The equation $ \left| {{x}^{2}}-3x+2 \right|+\left| x-1 \right|=x-3 $ becomes
\[-{{x}^{2}}+3x-2+x-1=x-3\].
Simplifying we get
\[\begin{align}
  & -{{x}^{2}}+3x-2+x-1=x-3 \\
 & \Rightarrow {{x}^{2}}-3x=0 \\
 & \Rightarrow x\left( x-3 \right)=0 \\
 & \Rightarrow x=0,3 \\
\end{align}\]
The conditions $ x\in \left[ 1,2 \right) $ and \[x=0,3\] can happen together.
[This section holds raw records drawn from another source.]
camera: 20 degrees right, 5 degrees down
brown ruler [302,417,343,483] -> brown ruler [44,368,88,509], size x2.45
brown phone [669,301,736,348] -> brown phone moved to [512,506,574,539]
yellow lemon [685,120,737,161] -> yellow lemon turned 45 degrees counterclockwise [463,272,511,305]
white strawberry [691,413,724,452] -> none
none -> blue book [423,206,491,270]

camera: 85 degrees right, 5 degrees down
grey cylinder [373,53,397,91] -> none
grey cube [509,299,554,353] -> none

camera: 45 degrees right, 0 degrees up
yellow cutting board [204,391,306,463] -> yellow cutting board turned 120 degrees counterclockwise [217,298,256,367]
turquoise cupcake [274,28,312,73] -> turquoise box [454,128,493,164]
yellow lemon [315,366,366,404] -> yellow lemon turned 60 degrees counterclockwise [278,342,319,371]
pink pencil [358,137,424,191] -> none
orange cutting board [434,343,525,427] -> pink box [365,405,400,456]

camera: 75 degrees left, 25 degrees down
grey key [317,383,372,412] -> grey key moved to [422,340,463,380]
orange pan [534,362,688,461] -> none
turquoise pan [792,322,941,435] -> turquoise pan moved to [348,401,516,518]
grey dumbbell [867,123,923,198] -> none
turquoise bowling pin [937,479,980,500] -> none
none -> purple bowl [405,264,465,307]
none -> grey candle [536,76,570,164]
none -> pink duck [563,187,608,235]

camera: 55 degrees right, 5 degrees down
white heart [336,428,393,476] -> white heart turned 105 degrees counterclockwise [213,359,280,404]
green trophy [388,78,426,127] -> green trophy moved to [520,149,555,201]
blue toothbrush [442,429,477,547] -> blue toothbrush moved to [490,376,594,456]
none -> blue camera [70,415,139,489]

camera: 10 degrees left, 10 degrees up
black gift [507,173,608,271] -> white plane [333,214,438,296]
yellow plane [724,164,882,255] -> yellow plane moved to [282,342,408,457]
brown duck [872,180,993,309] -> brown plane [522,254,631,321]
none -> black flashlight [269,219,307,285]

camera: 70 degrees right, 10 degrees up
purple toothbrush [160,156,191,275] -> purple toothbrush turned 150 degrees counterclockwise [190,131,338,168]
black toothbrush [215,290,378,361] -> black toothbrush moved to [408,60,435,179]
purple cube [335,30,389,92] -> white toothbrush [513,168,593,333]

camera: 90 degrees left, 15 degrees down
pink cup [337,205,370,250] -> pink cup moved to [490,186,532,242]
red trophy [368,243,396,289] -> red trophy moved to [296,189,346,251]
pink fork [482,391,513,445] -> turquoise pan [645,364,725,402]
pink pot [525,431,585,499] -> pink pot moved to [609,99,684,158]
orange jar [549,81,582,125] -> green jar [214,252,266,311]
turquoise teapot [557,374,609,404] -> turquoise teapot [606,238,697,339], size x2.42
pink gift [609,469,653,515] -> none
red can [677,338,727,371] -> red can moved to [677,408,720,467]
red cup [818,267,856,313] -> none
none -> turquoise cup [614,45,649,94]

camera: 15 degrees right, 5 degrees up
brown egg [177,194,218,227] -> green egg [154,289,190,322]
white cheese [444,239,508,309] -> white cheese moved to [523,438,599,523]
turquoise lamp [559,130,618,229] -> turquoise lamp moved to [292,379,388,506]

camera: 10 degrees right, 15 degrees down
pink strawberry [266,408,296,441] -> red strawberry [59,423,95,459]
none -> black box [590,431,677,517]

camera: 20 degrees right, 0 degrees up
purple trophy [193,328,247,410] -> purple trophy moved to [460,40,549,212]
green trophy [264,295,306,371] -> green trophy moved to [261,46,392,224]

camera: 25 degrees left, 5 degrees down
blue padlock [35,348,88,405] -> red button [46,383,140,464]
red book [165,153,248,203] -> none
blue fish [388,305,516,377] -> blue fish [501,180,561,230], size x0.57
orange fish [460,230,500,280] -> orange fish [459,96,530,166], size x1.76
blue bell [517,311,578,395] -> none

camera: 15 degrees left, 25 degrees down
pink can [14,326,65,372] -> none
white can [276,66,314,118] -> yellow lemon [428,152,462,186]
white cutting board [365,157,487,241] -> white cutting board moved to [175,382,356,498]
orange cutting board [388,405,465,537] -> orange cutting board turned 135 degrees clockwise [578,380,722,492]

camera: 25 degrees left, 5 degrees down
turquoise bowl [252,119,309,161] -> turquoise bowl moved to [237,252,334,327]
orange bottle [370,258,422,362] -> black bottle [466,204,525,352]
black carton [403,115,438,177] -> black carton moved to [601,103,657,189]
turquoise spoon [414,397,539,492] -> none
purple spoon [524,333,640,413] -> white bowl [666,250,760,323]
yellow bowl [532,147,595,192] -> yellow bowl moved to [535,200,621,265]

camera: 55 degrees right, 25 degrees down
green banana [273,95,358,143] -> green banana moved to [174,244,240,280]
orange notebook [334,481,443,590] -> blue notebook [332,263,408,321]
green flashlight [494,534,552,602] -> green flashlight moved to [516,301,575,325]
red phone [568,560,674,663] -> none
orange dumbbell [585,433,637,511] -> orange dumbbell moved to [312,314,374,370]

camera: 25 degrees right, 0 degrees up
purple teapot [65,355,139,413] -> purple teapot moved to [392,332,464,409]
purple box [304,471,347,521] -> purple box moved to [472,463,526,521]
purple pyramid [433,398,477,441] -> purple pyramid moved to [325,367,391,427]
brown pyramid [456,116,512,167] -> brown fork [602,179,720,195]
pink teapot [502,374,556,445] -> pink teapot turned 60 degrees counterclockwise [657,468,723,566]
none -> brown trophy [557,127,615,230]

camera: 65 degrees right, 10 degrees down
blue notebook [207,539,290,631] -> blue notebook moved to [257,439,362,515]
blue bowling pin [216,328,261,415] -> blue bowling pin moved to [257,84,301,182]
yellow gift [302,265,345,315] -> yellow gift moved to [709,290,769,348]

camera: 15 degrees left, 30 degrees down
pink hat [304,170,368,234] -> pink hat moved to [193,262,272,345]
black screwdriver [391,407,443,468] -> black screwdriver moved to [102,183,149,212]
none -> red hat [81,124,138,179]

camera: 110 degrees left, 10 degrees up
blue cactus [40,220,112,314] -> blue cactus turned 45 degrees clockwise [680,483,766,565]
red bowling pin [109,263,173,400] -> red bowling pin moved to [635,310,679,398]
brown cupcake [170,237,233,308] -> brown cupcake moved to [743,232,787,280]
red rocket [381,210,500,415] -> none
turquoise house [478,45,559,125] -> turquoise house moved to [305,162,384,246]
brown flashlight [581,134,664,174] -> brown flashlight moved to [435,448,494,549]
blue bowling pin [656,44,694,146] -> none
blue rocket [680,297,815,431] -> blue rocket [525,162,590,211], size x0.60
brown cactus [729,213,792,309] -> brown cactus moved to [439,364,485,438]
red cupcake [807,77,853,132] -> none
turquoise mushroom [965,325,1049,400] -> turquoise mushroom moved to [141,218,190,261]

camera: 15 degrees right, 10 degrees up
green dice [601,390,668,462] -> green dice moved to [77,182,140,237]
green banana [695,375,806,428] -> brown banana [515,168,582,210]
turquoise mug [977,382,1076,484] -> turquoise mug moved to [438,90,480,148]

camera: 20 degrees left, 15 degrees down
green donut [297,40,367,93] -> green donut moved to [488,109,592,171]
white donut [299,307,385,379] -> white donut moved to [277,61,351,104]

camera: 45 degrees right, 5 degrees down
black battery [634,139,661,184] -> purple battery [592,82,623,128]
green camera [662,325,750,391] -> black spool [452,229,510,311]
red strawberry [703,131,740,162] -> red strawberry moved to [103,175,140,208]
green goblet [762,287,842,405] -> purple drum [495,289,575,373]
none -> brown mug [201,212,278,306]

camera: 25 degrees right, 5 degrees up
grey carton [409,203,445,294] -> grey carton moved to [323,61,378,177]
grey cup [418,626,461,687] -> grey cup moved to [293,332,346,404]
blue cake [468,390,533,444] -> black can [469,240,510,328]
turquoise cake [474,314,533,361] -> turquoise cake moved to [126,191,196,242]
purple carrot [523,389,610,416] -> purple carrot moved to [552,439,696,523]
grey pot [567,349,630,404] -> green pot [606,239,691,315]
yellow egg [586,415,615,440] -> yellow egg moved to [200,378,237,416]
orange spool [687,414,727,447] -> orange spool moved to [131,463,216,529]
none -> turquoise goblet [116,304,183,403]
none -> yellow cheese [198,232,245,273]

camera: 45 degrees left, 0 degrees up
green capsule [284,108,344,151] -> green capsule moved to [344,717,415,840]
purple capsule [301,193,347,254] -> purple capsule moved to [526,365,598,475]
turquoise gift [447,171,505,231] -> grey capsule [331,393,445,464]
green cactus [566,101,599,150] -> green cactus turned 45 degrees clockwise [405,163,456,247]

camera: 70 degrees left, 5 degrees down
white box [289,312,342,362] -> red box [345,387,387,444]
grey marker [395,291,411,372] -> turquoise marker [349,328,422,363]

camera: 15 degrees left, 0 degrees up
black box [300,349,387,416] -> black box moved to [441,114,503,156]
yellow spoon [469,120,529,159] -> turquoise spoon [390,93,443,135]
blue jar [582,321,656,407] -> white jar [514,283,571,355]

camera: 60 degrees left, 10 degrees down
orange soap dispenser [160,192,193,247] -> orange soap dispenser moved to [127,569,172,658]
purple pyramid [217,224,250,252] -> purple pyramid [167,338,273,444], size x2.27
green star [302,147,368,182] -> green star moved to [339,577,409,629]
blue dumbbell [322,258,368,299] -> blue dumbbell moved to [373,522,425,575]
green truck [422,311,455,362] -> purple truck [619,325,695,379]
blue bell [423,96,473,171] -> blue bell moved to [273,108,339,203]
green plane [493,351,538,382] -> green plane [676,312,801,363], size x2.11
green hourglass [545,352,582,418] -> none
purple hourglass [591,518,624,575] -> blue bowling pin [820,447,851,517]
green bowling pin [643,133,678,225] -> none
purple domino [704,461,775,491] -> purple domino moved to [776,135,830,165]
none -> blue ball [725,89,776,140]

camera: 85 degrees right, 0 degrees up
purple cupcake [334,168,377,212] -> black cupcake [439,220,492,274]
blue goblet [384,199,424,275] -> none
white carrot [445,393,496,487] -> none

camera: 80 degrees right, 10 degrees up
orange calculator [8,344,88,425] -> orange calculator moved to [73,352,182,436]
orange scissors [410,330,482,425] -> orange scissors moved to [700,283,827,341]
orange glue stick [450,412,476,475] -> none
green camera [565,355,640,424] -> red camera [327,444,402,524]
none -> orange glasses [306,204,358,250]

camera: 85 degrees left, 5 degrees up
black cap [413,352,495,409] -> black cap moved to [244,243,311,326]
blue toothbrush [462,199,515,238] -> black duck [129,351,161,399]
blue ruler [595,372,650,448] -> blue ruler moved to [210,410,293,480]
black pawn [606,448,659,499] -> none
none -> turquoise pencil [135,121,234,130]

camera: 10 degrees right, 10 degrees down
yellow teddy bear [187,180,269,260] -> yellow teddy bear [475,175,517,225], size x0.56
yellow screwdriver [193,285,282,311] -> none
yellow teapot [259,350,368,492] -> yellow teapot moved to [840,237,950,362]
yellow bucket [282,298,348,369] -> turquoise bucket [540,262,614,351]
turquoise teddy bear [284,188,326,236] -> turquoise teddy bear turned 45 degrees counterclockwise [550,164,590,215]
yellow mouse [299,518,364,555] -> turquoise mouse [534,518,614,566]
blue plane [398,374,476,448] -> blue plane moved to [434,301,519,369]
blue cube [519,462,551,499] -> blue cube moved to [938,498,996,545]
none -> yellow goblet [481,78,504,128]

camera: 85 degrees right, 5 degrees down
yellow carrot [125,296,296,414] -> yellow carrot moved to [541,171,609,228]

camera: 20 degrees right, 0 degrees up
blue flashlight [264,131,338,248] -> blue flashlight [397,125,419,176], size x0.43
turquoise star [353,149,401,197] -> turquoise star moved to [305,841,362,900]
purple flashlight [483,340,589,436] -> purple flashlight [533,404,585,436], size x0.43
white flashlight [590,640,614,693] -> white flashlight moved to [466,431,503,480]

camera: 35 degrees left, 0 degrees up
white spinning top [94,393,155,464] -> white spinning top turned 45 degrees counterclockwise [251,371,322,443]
We have solutions in the interval $ x\in \left[ 1,2 \right) $ .
Therefore, for $ x\in \left[ 2,\infty \right) $ , the values are
\[\begin{align}
  & \left| {{x}^{2}}-3x+2 \right|={{x}^{2}}-3x+2 \\
 & \left| x-1 \right|=x-1 \\
\end{align}\].
The equation $ \left| {{x}^{2}}-3x+2 \right|+\left| x-1 \right|=x-3 $ becomes
\[{{x}^{2}}-3x+2+x-1=x-3\].
Simplifying we get
\[\begin{align}
  & {{x}^{2}}-3x+2+x-1=x-3 \\
 & \Rightarrow {{x}^{2}}-3x+4=0 \\
 & \Rightarrow x=\dfrac{-\left( -3 \right)\pm \sqrt{{{\left( -3 \right)}^{2}}-4\times 4\times 1}}{2\times 1}=\dfrac{3\pm i\sqrt{7}}{2} \\
\end{align}\]
There is no real solution in $ x\in \left[ 2,\infty \right) $ .
Therefore, the solution is $ x\in \varnothing $ . The correct option is A
So, the correct answer is “Option A”.

Note: In mathematical notation we express it with modulus value. Let a number be x whose sign is not mentioned. The absolute value of that number will be $ \left| x \right| $ . We can say $ \left| x \right|\ge 0 $ .
We can express the function $ f\left( x \right)=\left| x \right| $ as $ f\left( x \right)=\left\{ \begin{align}
  & x\left( x\ge 0 \right) \\
 & -x\left( x<0 \right) \\
\end{align} \right. $ .
We can write $ f\left( x \right)=\left| x \right|=\pm x $ depending on the value of the number x.